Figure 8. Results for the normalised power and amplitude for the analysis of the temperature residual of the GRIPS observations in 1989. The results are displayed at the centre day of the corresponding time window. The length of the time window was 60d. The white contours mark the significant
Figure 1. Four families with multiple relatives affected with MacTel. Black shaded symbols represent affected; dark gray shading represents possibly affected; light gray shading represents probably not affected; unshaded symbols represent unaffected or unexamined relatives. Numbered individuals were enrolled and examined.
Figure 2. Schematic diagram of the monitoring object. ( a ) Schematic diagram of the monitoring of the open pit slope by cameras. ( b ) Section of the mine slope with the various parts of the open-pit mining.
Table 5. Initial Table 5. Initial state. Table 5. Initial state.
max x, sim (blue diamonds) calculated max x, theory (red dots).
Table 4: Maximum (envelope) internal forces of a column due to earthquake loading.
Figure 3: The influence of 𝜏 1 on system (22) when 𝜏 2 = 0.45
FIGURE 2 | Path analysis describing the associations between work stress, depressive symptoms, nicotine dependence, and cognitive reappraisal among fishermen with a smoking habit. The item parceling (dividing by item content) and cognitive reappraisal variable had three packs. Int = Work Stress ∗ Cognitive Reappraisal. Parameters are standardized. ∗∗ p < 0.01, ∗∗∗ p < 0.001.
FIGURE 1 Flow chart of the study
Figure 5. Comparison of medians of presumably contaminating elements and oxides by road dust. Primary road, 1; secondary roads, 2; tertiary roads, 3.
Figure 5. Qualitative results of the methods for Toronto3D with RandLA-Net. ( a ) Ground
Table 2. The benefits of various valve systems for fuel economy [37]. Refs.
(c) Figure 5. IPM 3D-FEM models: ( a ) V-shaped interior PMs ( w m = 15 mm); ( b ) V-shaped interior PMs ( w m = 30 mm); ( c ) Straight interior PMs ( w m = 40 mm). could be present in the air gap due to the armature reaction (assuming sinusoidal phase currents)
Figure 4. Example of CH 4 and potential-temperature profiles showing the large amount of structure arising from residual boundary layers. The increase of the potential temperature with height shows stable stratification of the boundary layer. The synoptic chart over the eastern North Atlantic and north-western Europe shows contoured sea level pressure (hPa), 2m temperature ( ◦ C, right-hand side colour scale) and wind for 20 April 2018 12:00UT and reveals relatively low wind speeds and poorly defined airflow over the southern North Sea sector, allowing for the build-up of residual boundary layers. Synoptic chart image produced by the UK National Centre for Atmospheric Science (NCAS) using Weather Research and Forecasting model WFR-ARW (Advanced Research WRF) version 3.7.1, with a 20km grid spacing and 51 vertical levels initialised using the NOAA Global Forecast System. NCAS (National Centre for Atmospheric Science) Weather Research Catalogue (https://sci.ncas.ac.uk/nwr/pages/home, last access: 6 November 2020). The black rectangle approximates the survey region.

■ WHAT TO WORK ON: Copy all lines from the data above that contain the word "various".

■ RESPONSE TO THIS TASK:
Figure 2. Schematic diagram of the monitoring object. ( a ) Schematic diagram of the monitoring of the open pit slope by cameras. ( b ) Section of the mine slope with the various parts of the open-pit mining.
Table 2. The benefits of various valve systems for fuel economy [37]. Refs.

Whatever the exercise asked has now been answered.